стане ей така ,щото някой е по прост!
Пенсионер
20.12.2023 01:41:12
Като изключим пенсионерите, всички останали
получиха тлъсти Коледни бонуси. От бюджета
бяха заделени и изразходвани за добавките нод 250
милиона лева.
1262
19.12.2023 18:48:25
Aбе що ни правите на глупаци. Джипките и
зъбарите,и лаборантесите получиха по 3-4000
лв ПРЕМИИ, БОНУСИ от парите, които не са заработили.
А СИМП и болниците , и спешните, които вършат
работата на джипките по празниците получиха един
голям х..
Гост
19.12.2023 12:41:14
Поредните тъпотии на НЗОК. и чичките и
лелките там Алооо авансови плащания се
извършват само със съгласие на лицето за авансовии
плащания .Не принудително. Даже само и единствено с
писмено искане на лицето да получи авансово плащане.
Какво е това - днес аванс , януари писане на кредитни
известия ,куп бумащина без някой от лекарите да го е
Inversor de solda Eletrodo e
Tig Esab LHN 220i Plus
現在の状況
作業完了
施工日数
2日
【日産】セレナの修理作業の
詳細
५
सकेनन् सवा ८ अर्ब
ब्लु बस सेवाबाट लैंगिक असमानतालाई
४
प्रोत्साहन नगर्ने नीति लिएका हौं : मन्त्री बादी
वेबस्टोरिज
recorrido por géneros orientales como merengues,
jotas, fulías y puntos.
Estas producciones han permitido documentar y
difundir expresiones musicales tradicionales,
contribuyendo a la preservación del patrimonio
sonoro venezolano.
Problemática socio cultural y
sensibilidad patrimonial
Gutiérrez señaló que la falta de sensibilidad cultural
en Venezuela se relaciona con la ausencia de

----------

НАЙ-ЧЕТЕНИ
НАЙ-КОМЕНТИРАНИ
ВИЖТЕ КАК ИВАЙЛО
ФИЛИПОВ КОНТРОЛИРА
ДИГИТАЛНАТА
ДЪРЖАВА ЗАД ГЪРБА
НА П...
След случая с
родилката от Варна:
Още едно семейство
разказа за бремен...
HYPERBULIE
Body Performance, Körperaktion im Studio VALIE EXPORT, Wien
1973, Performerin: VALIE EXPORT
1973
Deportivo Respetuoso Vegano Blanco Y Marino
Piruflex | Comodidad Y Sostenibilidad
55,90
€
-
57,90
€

----------

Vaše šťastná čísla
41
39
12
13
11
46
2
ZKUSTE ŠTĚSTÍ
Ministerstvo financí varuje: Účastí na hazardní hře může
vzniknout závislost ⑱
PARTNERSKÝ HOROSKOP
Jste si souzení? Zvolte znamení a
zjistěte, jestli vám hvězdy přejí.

----------

▸ Required action
Count the lines in the items above that contain the string "VALIE", matching case exactly, and give only the number.

▸ Task solution
2